REQUIRED ACTIONS >>
1. Which TV model does the TV settings text say was factory reset?
2. Extract the passage of the TV settings text from "It makes me" up to and including "of their adjustment.", word for word.

TEXT EXCERPT >>
----

I had just recently factory reset my samsung S90C QDOLED - and had to work through the annoying process of dialing the settings back to something sane and tasteful. Filmmaker mode only got it part of the way there. The white balance was still set to warm, and inexplicably HDR was static (ignoring the content 'hints'), and even then the contrast seemed off, and I had to set the dynamic contrast to 'low' (whatever that means) to keep everything from looking overly dark.
It makes me wish that there was something like an industry standard 'calibrated' mode that everyone could target - let all the other garbage features be a divergence from that. Hell, there probably is, but they'd never suggest a consumer use that and not all of their value-add tackey DSP.
"Warm" or "Warm 2" or "Warm 50" is the correct white point on most TVs. Yes, it would make sense if some "Neutral" setting was where they put the standards-compliant setting, but in practice nobody ever wants it to be warmer than D6500, and lots of people want it some degree of cooler, so they anchor the proper setting to the warm side of their adjustment.
When you say that "HDR is static" you probably mean that "Dynamic tone-mapping" was turned off. This is also correct behavior. Dynamic tone-mapping isn't about using content settings to do per-scene tone-mapping (that's HDR10+ or Dolby Vision, though Samsung doesn't support the latter), it's about just yoloing the image to be brighter and more vivid than it should be rather than sticking to the accurate rendering.

----

GIVEN DATA >>
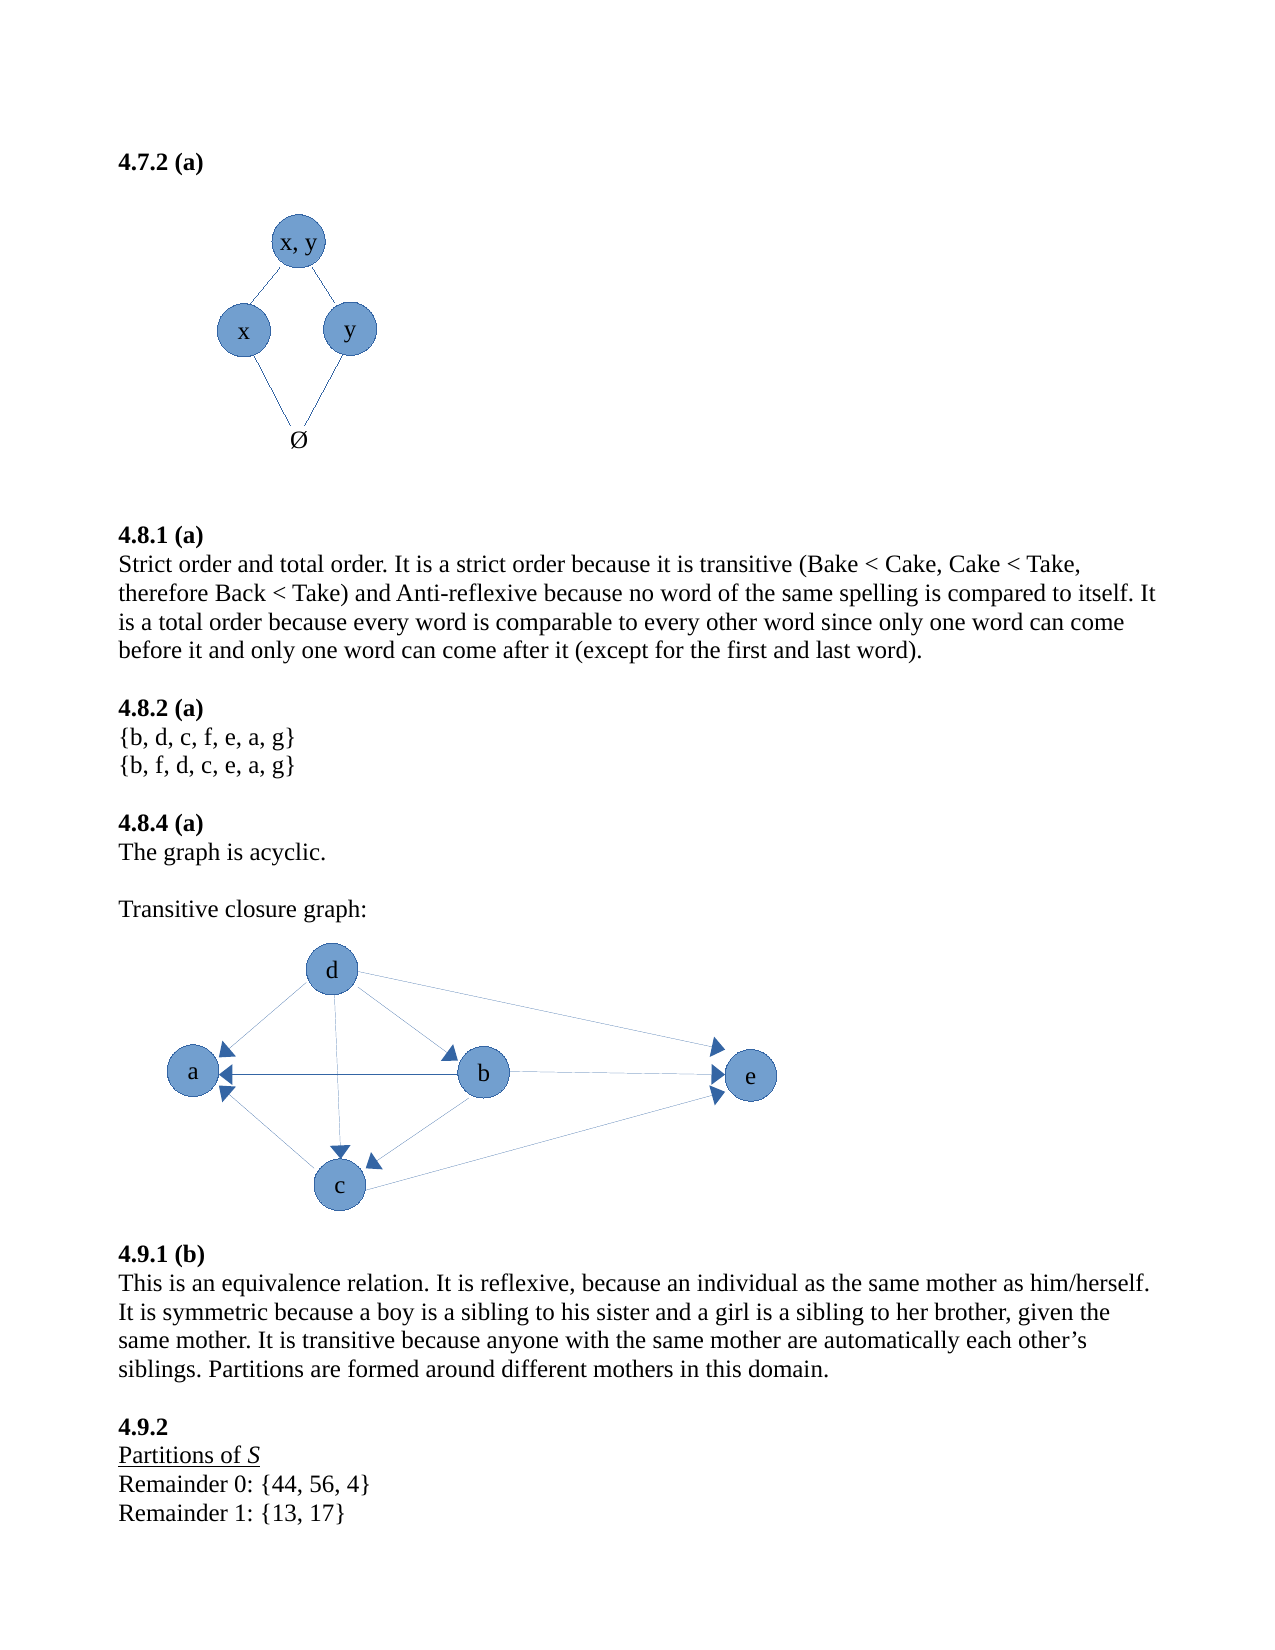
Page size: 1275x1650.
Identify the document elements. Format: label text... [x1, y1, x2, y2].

----

PER-TASK ANSWERS >>
1. A Samsung S90C QDOLED.

2.
It makes me wish that there was something like an industry standard 'calibrated' mode that everyone could target - let all the other garbage features be a divergence from that. Hell, there probably is, but they'd never suggest a consumer use that and not all of their value-add tackey DSP.
"Warm" or "Warm 2" or "Warm 50" is the correct white point on most TVs. Yes, it would make sense if some "Neutral" setting was where they put the standards-compliant setting, but in practice nobody ever wants it to be warmer than D6500, and lots of people want it some degree of cooler, so they anchor the proper setting to the warm side of their adjustment.